Так, может, будет и с дочерью когда-нибудь, это уже за горизонтом его жизни.
Она ничего не сказала, и он подумал, сколько в этом мужества, сколько такого мужества проявляют тысячи людей, и отцы и дети, всегда это было и будет. Уход печален не потому, что мы расстаемся с этим миром – им невозможно налюбоваться – и не потому, что мы чего-то не завершили – сколько бы мы ни жили, всегда приходится уходить посреди работы.
Он вспомнил, как отец, уже стариком, все работал, работал, не давая себе поблажек, как росла его доброта, не от бессилия, а от любви к этому миру, который он покидал и торопился оставить ему больше хорошего.
* * *
Всю жизнь мой отец пил чай вприкуску. На сладкий чай не хватало, а под конец – уже по привычке.
Рецепты Лихачева
Дмитрий Сергеевич Лихачев жил, работал в полную силу, работал ежедневно, много, несмотря на плохое здоровье. От Соловков он получил язву желудка, кровотечения.
Почему он сохранил себя полноценным до 90 лет? Сам он объяснял свою физическую стойкость – «резистентностью». Из его школьных друзей никто не сохранился.
«Подавленность – этого состояния у меня не было. В нашей школе были революционные традиции, поощрялось составлять собственное мировоззрение. Перечить существующим теориям. Например, я сделал доклад против дарвинизма. Учителю понравилось, хотя он не был со мною согласен.
Я был карикатурист, рисовал на школьных учителей. Они смеялись вместе со всеми.
Они поощряли смелость мысли, воспитывали духовную непослушность. Это все помогло мне противостоять дурным влияниям в лагере. Когда меня проваливали в Академию наук, я не придавал этому значения, не обижался и духом не падал. Три раза проваливали!»
Он рассказывал мне: «В тридцать седьмом году меня уволили из издательства с должности корректора. Всякое несчастье шло мне на пользу. Годы корректорской работы были хороши, приходилось много читать.
В войну не взяли, имел белый билет из-за язвы желудка.
Гонения персональные начались в семьдесят втором году, когда я выступил в защиту Екатерининского парка в Пушкине. И до этого дня злились, что я был против порубок в Петергофе, строительства там. Это шестьдесят пятый год. А тут, в семьдесят втором году, остервенели.
Запретили упоминать меня в печати и на телевидении».
Скандал разразился, когда он выступил на телевидении против переименования Петергофа в Петродворец, Твери в Калинин. Тверь сыграла колоссальную роль в русской истории, как же можно отказываться! Сказал, что скандинавы, греки, французы, татары, евреи много значили для России.
В 1977 году его не пустили на съезд славистов.
Членкора дали в 1953 году.
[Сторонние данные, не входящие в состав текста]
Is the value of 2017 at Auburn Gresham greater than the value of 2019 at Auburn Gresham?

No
В 1958-м провалили в Академии, в 1969-м – отклонили.
Ему удалось спасти в Новгороде Кремль от застройки высотными зданиями, спас земляной вал, затем в Питере – Невский проспект, портик Руска.
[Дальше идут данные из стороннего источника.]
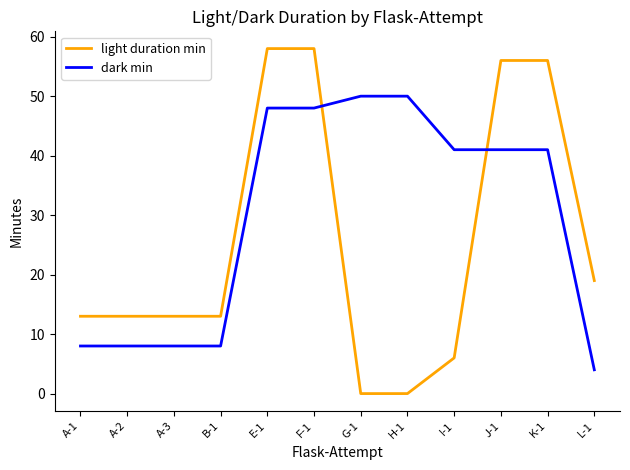

True or false: dark min has a value of 61 at I-1.

False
«Разрушение памятников всегда начинается с произвола, которому не нужна гласность».
Он извлек древнерусскую литературу из изоляции, включив ее в структуру европейской культуры.
У него ко всему был свой подход: ученые-естественники критикуют астрологические предсказания за антинаучность. Лихачев – за то, что они лишают человека свободы воли.
Он не создал учения, но он создал образ защитника культуры.
Он рассказал мне, как, сидя в Академии наук на заседании, разговорился с писателем Леоновым о некоем Ковалеве, сотруднике Пушкинского дома, авторе книги о Леонове. «Он же бездарен, – сказал Лихачев, – зачем вы его поддерживаете?»
На что тот стал его защищать и всерьез сказал: «Он у нас ведущий ученый по леоноведению».
Они слушали доклад о соцреализме. Леонов сказал Лихачеву: «Почему меня не упоминают? Соцреализм – ведь это я».
Рассказывая, Лихачев добавил: «Жаль, что он не сказал: „Людовик XIV – это я“ – и тогда всем стало бы ясно».